まさにこれが"体を張ること"です。僕は、 誰からも強制されませんでした。いじめられていたわけでもありませんでした。 ただ、僕の中にある「体を張るスピリット」がそれを行わしめたのです。
僕が踊った力は、まさに地球の全人類を揺るがしかねない、衝撃的なものでした。 その気になれば、世界を一瞬のうちに劇的に変える事すらできたでしょう。 そう、 体を張ることが地球を救うのです!!!!!! まさにそれこそ、ぼさのヴぁの最大のメッセージなのです!!!!!(暴走しまくり)

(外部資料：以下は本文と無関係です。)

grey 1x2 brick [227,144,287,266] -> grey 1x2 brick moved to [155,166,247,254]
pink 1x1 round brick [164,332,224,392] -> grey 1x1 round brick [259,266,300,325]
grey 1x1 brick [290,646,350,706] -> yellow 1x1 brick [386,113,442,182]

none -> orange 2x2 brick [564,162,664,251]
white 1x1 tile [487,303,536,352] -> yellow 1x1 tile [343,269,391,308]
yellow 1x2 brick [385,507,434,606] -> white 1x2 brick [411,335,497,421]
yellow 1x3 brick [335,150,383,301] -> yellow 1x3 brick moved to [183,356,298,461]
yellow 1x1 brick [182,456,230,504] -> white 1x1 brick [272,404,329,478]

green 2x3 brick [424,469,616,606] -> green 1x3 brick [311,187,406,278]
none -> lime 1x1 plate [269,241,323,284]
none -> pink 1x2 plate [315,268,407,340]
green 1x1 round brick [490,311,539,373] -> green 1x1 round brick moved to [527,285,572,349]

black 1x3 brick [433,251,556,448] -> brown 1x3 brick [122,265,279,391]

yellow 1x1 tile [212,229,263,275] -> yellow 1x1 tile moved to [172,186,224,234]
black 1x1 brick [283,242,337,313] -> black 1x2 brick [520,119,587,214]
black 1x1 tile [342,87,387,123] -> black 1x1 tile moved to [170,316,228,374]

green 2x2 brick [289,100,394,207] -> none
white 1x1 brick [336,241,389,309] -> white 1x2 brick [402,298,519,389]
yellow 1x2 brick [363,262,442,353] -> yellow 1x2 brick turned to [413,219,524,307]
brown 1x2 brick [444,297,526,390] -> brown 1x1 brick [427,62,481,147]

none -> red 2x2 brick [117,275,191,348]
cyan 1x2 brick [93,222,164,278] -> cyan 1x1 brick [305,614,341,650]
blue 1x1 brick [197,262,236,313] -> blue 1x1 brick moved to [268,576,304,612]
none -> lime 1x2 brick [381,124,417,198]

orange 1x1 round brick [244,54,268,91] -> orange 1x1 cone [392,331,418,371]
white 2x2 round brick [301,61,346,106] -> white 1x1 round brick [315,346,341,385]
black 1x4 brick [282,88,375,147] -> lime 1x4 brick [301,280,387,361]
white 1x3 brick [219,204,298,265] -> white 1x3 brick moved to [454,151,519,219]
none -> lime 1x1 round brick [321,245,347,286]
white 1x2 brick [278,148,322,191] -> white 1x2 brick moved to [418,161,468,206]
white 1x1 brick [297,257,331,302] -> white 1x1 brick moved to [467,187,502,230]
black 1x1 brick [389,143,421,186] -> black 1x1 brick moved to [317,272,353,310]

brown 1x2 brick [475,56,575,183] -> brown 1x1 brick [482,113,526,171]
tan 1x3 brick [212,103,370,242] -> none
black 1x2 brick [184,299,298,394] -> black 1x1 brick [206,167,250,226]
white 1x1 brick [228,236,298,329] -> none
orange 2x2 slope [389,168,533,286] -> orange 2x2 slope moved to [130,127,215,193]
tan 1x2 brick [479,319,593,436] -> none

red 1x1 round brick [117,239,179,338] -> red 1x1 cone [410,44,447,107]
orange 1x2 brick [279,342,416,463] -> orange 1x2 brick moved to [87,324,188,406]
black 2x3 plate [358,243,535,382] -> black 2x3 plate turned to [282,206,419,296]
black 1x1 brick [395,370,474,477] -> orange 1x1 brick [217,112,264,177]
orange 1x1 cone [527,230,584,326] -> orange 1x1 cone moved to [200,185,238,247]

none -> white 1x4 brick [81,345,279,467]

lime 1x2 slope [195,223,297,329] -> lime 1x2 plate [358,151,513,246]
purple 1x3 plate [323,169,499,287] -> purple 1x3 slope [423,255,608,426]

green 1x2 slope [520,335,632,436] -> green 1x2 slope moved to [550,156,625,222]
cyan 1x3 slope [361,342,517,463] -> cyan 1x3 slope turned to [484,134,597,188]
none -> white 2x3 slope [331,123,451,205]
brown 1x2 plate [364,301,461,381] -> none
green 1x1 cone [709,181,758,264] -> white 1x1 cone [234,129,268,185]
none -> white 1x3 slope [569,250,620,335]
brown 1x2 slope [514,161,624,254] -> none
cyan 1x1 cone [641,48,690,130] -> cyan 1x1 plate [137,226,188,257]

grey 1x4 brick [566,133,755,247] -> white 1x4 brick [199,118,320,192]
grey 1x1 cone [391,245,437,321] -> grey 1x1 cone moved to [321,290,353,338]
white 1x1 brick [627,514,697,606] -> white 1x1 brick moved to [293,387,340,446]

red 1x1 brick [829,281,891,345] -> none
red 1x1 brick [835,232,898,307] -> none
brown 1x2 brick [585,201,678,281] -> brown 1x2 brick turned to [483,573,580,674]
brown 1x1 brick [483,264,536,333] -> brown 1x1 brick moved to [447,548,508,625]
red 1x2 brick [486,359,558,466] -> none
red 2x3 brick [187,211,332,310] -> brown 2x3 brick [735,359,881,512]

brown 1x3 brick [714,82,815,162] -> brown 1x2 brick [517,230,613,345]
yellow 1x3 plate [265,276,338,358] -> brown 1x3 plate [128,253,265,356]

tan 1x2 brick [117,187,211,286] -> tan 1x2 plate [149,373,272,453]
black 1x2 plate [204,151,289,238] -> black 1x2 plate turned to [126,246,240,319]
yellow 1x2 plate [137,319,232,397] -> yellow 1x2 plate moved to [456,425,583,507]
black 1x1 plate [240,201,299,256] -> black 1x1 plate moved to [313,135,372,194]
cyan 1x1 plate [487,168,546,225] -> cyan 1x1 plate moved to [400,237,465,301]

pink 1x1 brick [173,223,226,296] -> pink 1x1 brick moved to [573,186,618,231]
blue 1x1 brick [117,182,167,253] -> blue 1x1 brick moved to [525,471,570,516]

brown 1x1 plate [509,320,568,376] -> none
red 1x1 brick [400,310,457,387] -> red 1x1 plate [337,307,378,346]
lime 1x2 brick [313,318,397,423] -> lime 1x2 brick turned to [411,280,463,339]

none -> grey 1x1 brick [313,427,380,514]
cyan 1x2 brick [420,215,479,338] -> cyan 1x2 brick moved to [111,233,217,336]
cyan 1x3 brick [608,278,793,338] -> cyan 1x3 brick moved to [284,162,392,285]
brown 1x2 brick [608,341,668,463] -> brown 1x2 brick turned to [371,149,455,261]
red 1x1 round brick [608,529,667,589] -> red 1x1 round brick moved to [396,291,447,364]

ぼさのヴぁは、作者の言葉を借りると「どこまでヨゴレられるか」がテーマであると言います。 まさにこの「ヨゴレ」と、僕がここで述べた「(自虐的なまでに)体を張ること」は 共通するものではないか、このように仮説を述べて、分析を終わりたいと思います。

今なお話題に上る伝説のゲーム

さて以上が僕の感想ですが、僕は以上の文で、皆さんの中で 「ぼさのヴぁが面白いと思っているけど、具体的に言葉に表わすのが難しい」と 思っていた人の思いをきちんと言い表すことが出来ていれば、と思います。
ぼさのヴぁファンの皆様、 読んでいたら、是非とも自分の言葉で感想を吟味してみましょう。 きっと、新しい世界が開けてくると思います。

最後に、作者さんへ。個人的には、ぼさのヴぁ、間違いなくセロリーと双璧をなす ゲームだと思っています。
残念なのはタッチの差でセロリーに先を越されてしまったこと。 僕としてはそれならば是非ともフリーソフトとして公開してほしい! と思っております。ベクターなどで公開されると、きっと人気になると思います。


更新時注@01/07/30

(※1)寅井さん家のツトムくん
上橋様から漢の友情によるご指摘をいただきまして直しました。 もともと「虎井さん家のツトムくん」となっておりました。

(※2)い、今時パフィーかよ…
これまた上橋様からの熱い友情によるコメントです。 正確には
アシュラム>…ば、ばかな…
カーラ>……今時アムラーなんて……。
とのこと。

(※3)曲の歌詞とかが出てくるわけではない
実は歌詞が出てくるらしいです(序章のタイトル)。 歌謡曲をあまり聴かない僕は分かりませんでした(汗)。 k-sukeさんのサイトの元ネタ集を 見ていて知りました。 まあそれでも「8小節以上の一致」がなければ大丈夫、とかその系統の 基準には抵触していない…はず。